You have a home loan from HDFC? In April 2022, it was announced that HDFC will merge into HDFC Bank. You may ask, aren’t these the same? No. HDFC and HDFC Bank are different entities. HDFC is a housing finance company (HFC) and is the promoter of HDFC bank, the bank. If you are still confused, it is because the lines are so blurred.
HDFC Bank does not give out home loans. If you enter an HDFC bank branch looking for a home loan, you will be sold home loan from HDFC. HDFC Bank earns commission on deal closure. And you make loan repayments to HDFC subsequently, perhaps from your HDFC Bank savings account.
What happens to your home loan with HDFC? Now, HDFC will merge into HDFC Bank and your home loan will get transferred from HDFC to HDFC Bank. How does that impact you? Let’s find out.
HDFC Has Greater Flexibility Than HDFC Bank in Pricing Home Loans
Your home loan interest rate = Benchmark interest rate + Credit spread. The credit spread is usually constant and depends on your credit profile (credit score, repayment ability etc.). Good credit profile implies low credit spread. Therefore, as the benchmark interest rate changes, the loan interest rate also changes.
Now, the loan benchmark can of 2 types.
- Internal (The bank decides the value based on a formula. Linked to the bank’s cost of funds.)
- External (The bank has no control)
For banks, the home loan interest must be linked to an external benchmark (Repo rate, 3-month or 6-month Treasury bill yields etc.). A benchmark over which the bank has no control.

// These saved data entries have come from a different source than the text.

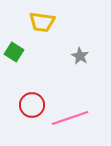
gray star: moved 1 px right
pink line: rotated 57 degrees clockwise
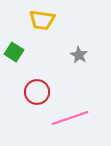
yellow trapezoid: moved 2 px up
gray star: moved 1 px left, 1 px up
red circle: moved 5 px right, 13 px up
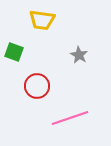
green square: rotated 12 degrees counterclockwise
red circle: moved 6 px up
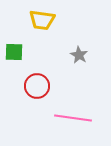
green square: rotated 18 degrees counterclockwise
pink line: moved 3 px right; rotated 27 degrees clockwise
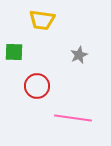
gray star: rotated 18 degrees clockwise
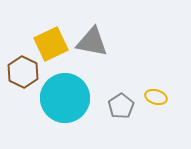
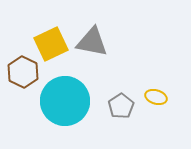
cyan circle: moved 3 px down
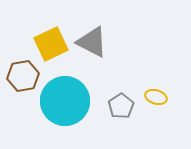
gray triangle: rotated 16 degrees clockwise
brown hexagon: moved 4 px down; rotated 24 degrees clockwise
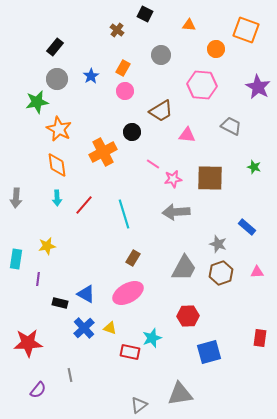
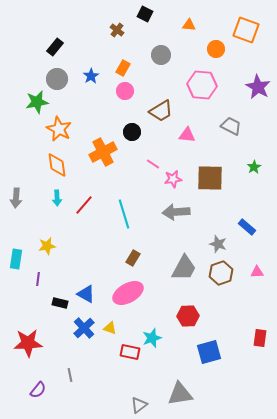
green star at (254, 167): rotated 24 degrees clockwise
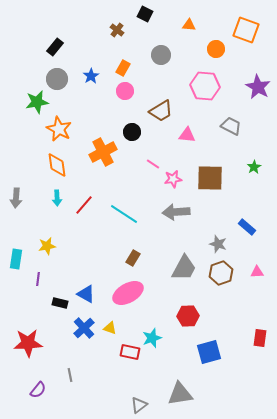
pink hexagon at (202, 85): moved 3 px right, 1 px down
cyan line at (124, 214): rotated 40 degrees counterclockwise
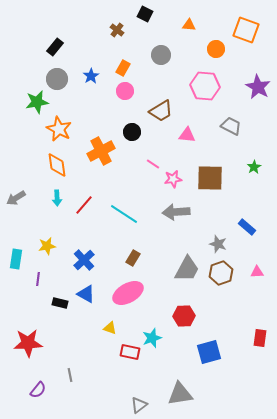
orange cross at (103, 152): moved 2 px left, 1 px up
gray arrow at (16, 198): rotated 54 degrees clockwise
gray trapezoid at (184, 268): moved 3 px right, 1 px down
red hexagon at (188, 316): moved 4 px left
blue cross at (84, 328): moved 68 px up
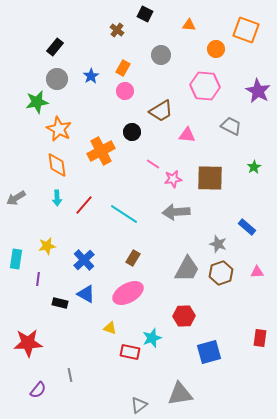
purple star at (258, 87): moved 4 px down
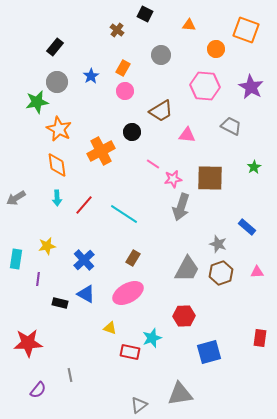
gray circle at (57, 79): moved 3 px down
purple star at (258, 91): moved 7 px left, 4 px up
gray arrow at (176, 212): moved 5 px right, 5 px up; rotated 68 degrees counterclockwise
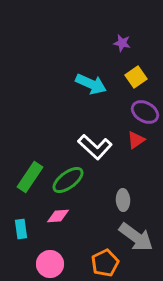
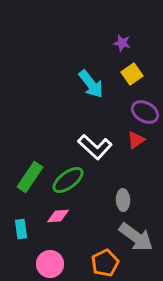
yellow square: moved 4 px left, 3 px up
cyan arrow: rotated 28 degrees clockwise
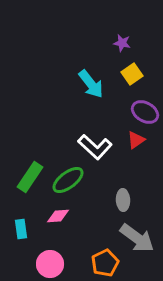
gray arrow: moved 1 px right, 1 px down
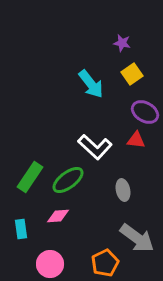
red triangle: rotated 42 degrees clockwise
gray ellipse: moved 10 px up; rotated 10 degrees counterclockwise
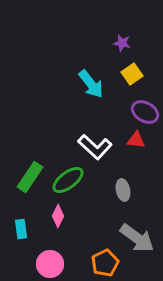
pink diamond: rotated 60 degrees counterclockwise
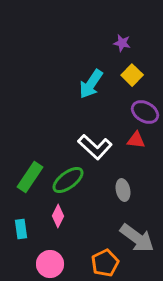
yellow square: moved 1 px down; rotated 10 degrees counterclockwise
cyan arrow: rotated 72 degrees clockwise
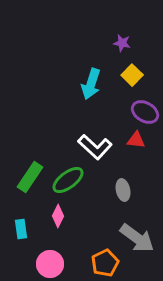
cyan arrow: rotated 16 degrees counterclockwise
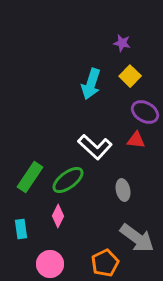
yellow square: moved 2 px left, 1 px down
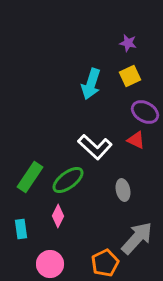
purple star: moved 6 px right
yellow square: rotated 20 degrees clockwise
red triangle: rotated 18 degrees clockwise
gray arrow: rotated 84 degrees counterclockwise
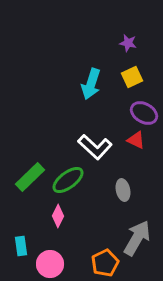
yellow square: moved 2 px right, 1 px down
purple ellipse: moved 1 px left, 1 px down
green rectangle: rotated 12 degrees clockwise
cyan rectangle: moved 17 px down
gray arrow: rotated 12 degrees counterclockwise
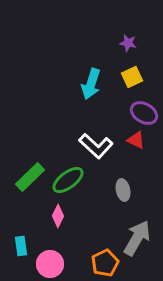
white L-shape: moved 1 px right, 1 px up
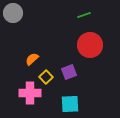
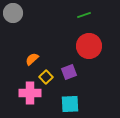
red circle: moved 1 px left, 1 px down
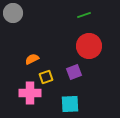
orange semicircle: rotated 16 degrees clockwise
purple square: moved 5 px right
yellow square: rotated 24 degrees clockwise
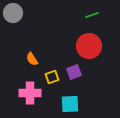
green line: moved 8 px right
orange semicircle: rotated 96 degrees counterclockwise
yellow square: moved 6 px right
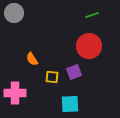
gray circle: moved 1 px right
yellow square: rotated 24 degrees clockwise
pink cross: moved 15 px left
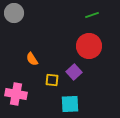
purple square: rotated 21 degrees counterclockwise
yellow square: moved 3 px down
pink cross: moved 1 px right, 1 px down; rotated 10 degrees clockwise
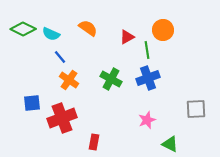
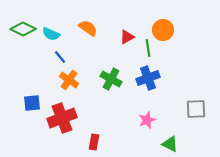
green line: moved 1 px right, 2 px up
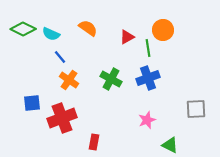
green triangle: moved 1 px down
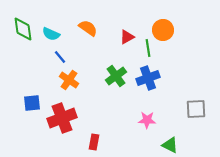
green diamond: rotated 55 degrees clockwise
green cross: moved 5 px right, 3 px up; rotated 25 degrees clockwise
pink star: rotated 24 degrees clockwise
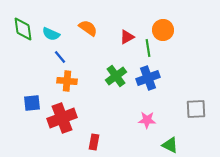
orange cross: moved 2 px left, 1 px down; rotated 30 degrees counterclockwise
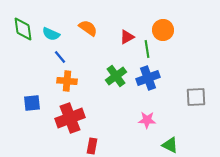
green line: moved 1 px left, 1 px down
gray square: moved 12 px up
red cross: moved 8 px right
red rectangle: moved 2 px left, 4 px down
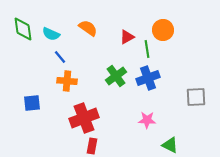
red cross: moved 14 px right
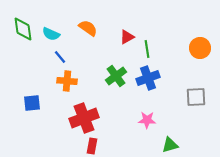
orange circle: moved 37 px right, 18 px down
green triangle: rotated 42 degrees counterclockwise
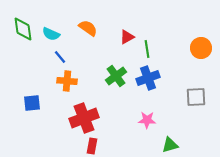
orange circle: moved 1 px right
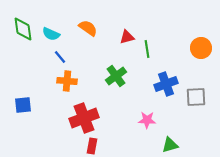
red triangle: rotated 14 degrees clockwise
blue cross: moved 18 px right, 6 px down
blue square: moved 9 px left, 2 px down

By the way, this is an evolution. If you have followed this space, we have moved from Base Prime Lending Rate (BPLR) → Base Rate → Marginal Cost of Funds based lending Rate (MCLR) → External benchmark. BPLR, Base Rate and MCLR were all internal benchmarks. While each regime change was an improvement over its predecessor, nothing beats external benchmarking in terms of transparency.

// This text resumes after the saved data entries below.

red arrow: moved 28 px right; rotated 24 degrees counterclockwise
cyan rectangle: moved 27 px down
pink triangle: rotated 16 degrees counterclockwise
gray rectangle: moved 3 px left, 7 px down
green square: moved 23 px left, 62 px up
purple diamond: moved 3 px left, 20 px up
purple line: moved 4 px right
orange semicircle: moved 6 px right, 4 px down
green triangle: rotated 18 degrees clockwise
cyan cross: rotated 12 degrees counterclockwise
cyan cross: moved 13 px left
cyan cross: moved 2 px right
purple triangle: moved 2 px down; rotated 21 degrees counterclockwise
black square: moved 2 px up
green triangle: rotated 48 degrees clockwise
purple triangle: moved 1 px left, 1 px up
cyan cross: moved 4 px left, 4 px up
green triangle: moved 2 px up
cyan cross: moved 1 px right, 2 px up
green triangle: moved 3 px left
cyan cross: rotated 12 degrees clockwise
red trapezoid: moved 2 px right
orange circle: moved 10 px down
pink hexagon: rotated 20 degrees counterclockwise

Therefore, since the home loans by banks are linked to an external benchmark (say RBI repo rate), the home loan interest rate goes up and down with the change in repo rate. Quite transparent.
No such compulsion for HFCs/NBFCs. For instance, HDFC does not need to link home loans to an external benchmark. It uses Retail Prime Lending Rate (RPLR), an internal benchmark. Even if the interest rates are going down in the economy, it can keep the RPLR same and may not reduce RPLR proportionately. To ward off competitive pressures for new loans, HDFC can keep the RPLR constant but reduce the spread for new borrowers. Thus, the old borrowers continue to pay a higher rate while new borrowers pay a lower rate. Well, that’s not fair. If the old borrowers don’t notice, HDFC (housing finance company) continues to rake moolah at the cost of unsuspecting borrowers. If you notice and reach out to the lender, this is what you must do. I reproduce an excerpt below.
So, you must pay HDFC a fee to change the spread. Had this home loan been with a bank, the interest rate will change for both old and new borrowers as soon as the external benchmark is changed (maximum reset period is 3 months).
All HDFC Loans Will Be Transferred to HDFC Bank
Since all the loans post the merger will be transferred to HDFC bank and the bank must use an external benchmark, your home loan will move to a more transparent regime. Positive news for HDFC home loan borrowers.
We do not yet know what HDFC Bank will choose as the external benchmark. It is possible that your loan interest rate will be kept constant. Essentially, the bank will adjust the loan spread to keep the final interest rate constant. You have no control over this except that you can refinance your loan with a different lender if you get a raw deal.
But yes, once your loan has migrated to HDFC bank, your loan interest rate will thereafter become quite transparent.
However, don’t rejoice too soon. This merger requires many approvals (RBI, SEBI, IRDA, NCLT etc.) and can easily take 12-18 months.